Buddha-nature (as Depicted in the Lankavatara-sutra)

by Nguyen Dac Sy | 2012 | 70,344 words

This page relates ‘Early period (e): The Anuttarashraya-sutra’ of the study on (the thought of) Buddha-nature as it is presented in the Lankavatara-sutra (in English). The text represents an ancient Mahayana teaching from the 3rd century CE in the form of a dialogue between the Buddha and Bodhisattva Mahamati, while discussing topics such as Yogacara, Buddha-nature, Alayavijnana (the primacy of consciousness) and the Atman (Self).

1. Early period (e): The Anuttarāśraya-sūtra

The sūtra translated into Chinese by Paramārtha under the name Wu-shang-yi-jing (T16n669, pp. 468a-77c) consists of 4 main chapters whose titles are also four Buddha’s precious aspects (ratna, gotra):

1. Tathāgatadhātuparivarta (ru-lai-jie; Buddha’s Realm)
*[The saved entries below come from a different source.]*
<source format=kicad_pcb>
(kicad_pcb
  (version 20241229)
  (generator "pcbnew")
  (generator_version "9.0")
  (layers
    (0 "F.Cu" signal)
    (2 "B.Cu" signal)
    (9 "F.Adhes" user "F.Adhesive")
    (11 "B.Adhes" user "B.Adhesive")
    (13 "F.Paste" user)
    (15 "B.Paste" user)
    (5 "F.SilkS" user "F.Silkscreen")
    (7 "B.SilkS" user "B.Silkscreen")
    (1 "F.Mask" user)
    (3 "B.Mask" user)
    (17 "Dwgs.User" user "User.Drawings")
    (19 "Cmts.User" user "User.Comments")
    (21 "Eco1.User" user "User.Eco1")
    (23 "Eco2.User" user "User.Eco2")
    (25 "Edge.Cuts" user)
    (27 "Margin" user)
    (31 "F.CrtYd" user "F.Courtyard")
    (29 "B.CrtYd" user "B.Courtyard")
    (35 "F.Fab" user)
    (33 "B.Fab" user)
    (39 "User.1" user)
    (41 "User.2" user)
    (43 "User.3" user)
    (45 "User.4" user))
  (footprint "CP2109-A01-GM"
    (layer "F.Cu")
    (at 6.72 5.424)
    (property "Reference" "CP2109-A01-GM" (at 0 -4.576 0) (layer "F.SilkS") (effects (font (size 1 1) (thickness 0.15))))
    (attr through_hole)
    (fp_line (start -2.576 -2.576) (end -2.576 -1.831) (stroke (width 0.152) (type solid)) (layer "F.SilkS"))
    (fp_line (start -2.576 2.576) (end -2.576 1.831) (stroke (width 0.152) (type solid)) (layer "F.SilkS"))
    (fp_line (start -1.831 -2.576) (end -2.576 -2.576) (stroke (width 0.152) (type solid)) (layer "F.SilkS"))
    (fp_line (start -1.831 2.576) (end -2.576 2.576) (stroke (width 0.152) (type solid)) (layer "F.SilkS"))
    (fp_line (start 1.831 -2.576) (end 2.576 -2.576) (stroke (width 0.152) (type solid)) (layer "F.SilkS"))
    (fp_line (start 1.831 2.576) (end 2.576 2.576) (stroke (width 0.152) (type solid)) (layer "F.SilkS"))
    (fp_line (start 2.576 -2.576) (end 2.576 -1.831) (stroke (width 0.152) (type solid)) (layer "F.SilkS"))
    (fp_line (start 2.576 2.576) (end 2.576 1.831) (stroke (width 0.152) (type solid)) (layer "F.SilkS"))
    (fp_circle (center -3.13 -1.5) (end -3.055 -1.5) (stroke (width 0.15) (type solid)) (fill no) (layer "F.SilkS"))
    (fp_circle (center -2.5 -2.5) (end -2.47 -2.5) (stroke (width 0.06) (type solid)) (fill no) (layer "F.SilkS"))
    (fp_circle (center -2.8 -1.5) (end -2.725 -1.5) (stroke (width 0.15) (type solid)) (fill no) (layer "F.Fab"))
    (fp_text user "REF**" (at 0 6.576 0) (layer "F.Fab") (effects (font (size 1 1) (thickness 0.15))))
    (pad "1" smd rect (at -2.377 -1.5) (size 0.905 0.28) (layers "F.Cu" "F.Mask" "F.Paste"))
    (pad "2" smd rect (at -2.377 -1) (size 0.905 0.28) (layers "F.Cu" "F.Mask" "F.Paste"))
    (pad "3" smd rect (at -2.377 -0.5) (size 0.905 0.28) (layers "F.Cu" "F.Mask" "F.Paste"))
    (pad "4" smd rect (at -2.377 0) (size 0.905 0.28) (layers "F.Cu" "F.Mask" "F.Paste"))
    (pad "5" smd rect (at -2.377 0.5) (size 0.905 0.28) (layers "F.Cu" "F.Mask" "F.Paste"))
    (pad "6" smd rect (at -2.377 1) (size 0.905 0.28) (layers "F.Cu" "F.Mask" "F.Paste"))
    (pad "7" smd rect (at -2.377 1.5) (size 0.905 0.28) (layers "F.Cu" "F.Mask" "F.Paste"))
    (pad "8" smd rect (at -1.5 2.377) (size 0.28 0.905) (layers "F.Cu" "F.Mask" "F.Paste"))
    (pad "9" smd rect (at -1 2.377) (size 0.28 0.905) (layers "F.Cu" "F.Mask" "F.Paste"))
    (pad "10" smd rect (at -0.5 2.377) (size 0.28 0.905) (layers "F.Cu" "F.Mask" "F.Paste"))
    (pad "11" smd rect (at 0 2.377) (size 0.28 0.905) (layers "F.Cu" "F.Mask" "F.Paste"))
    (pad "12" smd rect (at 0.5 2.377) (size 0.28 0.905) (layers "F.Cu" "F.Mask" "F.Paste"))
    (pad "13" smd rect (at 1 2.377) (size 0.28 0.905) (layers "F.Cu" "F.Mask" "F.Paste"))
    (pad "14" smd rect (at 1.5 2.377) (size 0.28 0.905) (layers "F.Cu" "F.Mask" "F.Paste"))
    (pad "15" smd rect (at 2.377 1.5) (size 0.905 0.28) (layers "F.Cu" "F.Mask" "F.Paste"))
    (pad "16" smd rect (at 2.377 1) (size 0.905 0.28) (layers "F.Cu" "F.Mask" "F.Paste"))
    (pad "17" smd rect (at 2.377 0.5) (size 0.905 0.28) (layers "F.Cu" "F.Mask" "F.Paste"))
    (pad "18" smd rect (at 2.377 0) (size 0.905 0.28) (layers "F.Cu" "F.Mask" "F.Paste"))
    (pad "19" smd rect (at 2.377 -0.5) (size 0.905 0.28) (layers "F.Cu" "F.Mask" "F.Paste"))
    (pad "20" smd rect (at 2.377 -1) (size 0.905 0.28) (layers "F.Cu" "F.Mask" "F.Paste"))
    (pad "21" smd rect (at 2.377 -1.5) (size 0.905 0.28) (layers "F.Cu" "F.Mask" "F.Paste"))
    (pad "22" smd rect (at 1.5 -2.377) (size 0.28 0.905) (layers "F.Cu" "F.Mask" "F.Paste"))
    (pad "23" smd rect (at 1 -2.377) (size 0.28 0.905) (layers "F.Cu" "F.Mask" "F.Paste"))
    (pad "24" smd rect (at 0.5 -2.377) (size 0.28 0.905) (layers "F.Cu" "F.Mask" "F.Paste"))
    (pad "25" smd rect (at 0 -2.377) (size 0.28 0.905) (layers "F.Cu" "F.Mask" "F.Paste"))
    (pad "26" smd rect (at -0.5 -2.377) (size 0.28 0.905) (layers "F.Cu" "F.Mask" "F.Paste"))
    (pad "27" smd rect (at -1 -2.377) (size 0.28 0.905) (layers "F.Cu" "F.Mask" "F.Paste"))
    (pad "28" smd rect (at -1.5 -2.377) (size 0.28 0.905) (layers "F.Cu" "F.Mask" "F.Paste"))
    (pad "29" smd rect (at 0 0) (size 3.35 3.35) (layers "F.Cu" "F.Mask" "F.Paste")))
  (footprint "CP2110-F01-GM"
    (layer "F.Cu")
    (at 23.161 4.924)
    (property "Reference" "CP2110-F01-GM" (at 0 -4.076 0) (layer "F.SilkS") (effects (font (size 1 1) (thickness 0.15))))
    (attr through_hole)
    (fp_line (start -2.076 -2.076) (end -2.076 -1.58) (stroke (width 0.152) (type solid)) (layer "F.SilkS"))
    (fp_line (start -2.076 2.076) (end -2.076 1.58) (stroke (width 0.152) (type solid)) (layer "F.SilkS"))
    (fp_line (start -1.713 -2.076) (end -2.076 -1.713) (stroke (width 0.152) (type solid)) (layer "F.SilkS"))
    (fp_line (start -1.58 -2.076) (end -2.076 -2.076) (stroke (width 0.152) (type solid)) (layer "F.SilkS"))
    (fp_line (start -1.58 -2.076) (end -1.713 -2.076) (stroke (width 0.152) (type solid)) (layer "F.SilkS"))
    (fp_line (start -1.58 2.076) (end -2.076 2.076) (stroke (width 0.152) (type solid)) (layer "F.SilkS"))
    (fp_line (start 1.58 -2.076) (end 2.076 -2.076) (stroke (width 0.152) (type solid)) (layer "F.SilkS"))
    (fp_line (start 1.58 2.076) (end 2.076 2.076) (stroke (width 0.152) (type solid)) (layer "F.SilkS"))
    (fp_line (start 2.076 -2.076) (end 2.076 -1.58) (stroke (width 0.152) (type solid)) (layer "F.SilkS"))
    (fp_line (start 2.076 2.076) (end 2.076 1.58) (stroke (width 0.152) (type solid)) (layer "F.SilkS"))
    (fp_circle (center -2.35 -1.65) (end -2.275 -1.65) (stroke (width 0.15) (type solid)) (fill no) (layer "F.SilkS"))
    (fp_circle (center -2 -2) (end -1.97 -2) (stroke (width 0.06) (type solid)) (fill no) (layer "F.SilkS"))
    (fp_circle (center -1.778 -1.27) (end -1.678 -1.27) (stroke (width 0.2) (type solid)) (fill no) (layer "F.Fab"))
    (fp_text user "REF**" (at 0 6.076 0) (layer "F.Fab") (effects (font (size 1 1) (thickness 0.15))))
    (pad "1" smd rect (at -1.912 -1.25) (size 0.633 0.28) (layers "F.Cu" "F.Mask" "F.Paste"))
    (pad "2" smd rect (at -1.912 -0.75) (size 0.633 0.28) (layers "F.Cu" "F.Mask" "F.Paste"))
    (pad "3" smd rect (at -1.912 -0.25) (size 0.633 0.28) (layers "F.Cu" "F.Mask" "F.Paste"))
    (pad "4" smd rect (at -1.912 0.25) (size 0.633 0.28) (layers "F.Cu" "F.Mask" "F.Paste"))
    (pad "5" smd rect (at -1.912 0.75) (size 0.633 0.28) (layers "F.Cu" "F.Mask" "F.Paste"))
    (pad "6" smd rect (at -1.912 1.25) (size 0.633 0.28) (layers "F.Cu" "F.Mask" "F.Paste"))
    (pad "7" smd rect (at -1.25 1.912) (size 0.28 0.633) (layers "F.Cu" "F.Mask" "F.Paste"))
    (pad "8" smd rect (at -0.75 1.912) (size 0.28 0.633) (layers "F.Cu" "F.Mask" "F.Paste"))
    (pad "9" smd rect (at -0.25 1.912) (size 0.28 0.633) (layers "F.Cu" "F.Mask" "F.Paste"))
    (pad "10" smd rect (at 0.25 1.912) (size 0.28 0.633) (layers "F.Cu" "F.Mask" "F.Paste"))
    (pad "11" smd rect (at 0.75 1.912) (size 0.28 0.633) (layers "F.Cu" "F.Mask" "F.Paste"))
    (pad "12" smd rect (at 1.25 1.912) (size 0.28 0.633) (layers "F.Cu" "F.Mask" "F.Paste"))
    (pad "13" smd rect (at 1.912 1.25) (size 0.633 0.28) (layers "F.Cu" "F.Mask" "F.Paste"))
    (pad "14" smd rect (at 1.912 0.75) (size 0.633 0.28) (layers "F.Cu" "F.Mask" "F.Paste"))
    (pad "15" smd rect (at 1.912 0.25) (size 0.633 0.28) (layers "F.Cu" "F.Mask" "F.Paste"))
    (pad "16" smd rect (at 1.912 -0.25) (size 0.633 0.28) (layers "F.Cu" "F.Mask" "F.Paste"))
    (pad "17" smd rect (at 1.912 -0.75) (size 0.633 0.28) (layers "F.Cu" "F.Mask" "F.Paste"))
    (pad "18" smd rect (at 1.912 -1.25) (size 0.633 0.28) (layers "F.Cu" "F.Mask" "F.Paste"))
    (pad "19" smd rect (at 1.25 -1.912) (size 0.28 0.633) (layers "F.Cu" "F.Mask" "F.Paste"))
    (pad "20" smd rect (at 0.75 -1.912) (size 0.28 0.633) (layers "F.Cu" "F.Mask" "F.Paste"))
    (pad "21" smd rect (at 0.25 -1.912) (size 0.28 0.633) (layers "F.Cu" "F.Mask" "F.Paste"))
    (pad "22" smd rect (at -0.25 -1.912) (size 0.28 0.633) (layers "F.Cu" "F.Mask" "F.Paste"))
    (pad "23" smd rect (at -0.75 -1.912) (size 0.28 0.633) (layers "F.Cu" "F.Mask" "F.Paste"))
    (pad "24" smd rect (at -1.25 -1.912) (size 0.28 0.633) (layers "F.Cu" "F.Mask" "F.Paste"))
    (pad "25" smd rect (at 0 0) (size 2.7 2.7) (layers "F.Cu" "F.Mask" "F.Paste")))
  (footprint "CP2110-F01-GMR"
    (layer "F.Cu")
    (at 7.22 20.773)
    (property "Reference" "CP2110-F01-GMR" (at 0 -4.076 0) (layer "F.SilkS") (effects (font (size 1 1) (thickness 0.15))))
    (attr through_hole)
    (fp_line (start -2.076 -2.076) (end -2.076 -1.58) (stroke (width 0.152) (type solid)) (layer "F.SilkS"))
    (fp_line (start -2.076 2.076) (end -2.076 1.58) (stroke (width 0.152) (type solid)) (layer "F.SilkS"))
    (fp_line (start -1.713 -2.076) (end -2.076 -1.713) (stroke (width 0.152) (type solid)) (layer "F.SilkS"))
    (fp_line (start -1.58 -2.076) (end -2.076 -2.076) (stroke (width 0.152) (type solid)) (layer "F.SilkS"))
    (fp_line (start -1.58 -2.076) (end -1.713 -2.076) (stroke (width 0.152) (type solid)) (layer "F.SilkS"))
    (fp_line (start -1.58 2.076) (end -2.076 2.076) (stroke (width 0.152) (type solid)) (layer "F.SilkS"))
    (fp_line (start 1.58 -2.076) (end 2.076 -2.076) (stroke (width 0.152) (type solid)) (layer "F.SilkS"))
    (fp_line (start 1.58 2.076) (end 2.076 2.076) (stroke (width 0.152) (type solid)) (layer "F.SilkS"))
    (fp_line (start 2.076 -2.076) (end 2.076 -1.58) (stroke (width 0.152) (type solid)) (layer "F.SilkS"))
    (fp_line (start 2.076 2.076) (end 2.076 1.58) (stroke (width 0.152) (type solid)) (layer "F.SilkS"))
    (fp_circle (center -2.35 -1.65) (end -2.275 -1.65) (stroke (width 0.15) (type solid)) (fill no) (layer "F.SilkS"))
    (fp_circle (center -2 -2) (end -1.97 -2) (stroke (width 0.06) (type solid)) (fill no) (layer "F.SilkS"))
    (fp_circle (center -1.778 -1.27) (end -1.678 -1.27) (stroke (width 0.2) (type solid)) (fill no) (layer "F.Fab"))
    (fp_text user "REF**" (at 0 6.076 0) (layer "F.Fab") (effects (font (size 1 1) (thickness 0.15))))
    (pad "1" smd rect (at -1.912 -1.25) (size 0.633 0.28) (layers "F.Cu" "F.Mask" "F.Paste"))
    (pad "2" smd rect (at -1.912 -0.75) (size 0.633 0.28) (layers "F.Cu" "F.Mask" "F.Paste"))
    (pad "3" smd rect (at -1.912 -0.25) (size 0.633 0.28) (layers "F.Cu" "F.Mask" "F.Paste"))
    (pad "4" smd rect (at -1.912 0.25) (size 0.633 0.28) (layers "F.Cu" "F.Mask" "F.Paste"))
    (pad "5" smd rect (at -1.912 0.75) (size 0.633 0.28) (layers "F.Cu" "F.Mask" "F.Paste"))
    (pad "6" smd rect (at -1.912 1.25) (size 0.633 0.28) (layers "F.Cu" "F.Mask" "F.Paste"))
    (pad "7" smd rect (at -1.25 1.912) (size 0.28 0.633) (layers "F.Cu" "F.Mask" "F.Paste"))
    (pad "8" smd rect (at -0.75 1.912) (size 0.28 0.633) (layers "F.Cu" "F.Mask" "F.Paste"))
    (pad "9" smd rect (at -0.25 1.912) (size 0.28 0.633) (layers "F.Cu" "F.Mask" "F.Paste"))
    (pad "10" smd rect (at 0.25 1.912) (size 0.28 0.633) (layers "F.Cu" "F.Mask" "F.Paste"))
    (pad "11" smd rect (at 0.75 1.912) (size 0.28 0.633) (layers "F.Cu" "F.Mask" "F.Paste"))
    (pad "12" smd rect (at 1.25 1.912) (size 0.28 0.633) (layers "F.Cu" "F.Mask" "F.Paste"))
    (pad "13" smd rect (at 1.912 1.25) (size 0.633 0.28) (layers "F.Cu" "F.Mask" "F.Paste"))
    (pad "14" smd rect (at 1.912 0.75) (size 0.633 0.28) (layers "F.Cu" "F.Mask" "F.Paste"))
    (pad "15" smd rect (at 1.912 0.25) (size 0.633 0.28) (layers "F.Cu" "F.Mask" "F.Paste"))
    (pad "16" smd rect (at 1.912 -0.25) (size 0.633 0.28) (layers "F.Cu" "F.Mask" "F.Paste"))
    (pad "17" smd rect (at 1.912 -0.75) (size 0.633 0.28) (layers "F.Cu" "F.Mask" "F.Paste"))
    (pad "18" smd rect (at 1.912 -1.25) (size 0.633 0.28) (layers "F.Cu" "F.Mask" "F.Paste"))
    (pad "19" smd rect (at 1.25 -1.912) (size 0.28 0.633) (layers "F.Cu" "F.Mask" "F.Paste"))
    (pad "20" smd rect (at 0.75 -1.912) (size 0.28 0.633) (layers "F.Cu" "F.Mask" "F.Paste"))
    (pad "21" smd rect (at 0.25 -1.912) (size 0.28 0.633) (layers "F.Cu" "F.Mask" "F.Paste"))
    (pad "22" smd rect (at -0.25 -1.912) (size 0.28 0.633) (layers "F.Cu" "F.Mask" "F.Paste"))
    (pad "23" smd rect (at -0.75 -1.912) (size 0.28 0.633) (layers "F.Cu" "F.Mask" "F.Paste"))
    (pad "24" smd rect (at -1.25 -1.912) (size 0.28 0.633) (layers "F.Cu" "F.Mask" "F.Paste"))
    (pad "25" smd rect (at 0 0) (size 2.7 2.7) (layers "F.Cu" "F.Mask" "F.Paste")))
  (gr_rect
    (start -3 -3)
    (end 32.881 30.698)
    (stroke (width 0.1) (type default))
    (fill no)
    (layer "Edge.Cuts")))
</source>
2. Tathāgatabodhi (pu-ti; Buddha’s Bodhi),

3. Tathāgataguṇa (ru-lai-gong-de; Buddha’s Merits),

4. Tathāgatakriyā (ru-lai-shi; Buddha’s Works).

The title Anuttarāśraya (The Supreme Dependence) seems to mean the Tathāgata that possesses these four supreme aspects upon which people should depend. The comparison of Jikido Takasaki shows that the Anuttarāśraya-sūtra was composed after the Ratnagotravibhāgaśāstra as a kind of sutralization of the latter. He analyzes that besides the similarities with the Ratnagotravibhāga, a stronger factor which shows that this Sūtra is an imitation of the śāstra is that this sūtra refers to certain passages which are quotations from other sūtras in the Ratna as if they were its own sentences. He concludes the Anuttarāśrayasūtra is a composition based upon the Ratnagotravibhāgaśāstra, re-shaping its contents into the frame of sūtra style and keeping its stress on the bodhi aspect, which is the highest basis (anuttarāśraya).[1]

This sūtra also sets forth the theories of the Three Bodies of Buddha without giving their names. It is stated in the sūtra:

阿難. 無上菩提攝三身盡. 是故名為菩提行處. 阿難. 何者無上菩提常住法. 而此常住有二種法為作因緣. 一者不生不滅. 二者無窮無盡. 是名菩提常住法.[2]

Ānanda, what are the practices and abodes of the bodhi? Three bodies are manifested by three reasons. First the reason of profound meaning, second the reason of the magnificent and great cause, and third the reason of immeasurable merit.[3]

Like the Mahāparinirvāṇasūtra, the Anuttarāśraya-sūtra also confirms the potential supreme Buddhahood of the Icchantikas if they practice the Mahāyāna doctrines that the Buddha teaches.[4]

Thus, the Anuttarāśraya-sūtra systematizes the ideas of the Buddha-nature that were presented in the Tathāgatagarbha texts prior its time. For that reason, this Sūtra is not much important in the study of the Buddha-nature.

Footnotes and references:

[1]:

Jikido Takasaki, Aṅguttaranikāya Study on the Ratnagotravibhāga, pp. 50-51

[2]:

Taisho Tripiṭaka (CBETA 2011) [T16n669], pp. 473a21.

[3]:

Guang Xing, The Concept of the Buddha: Its Evolution from Early Buddhism to the Trikaya Theory, p. 163.

[4]:

一闡提人棄背正法.生死臭穢深心貪樂.為除此惑我說修行願樂大乘.依因此法得最淨果 (Taisho Tripiṭaka (CBETA 2011) [T16n669], p. 472a09).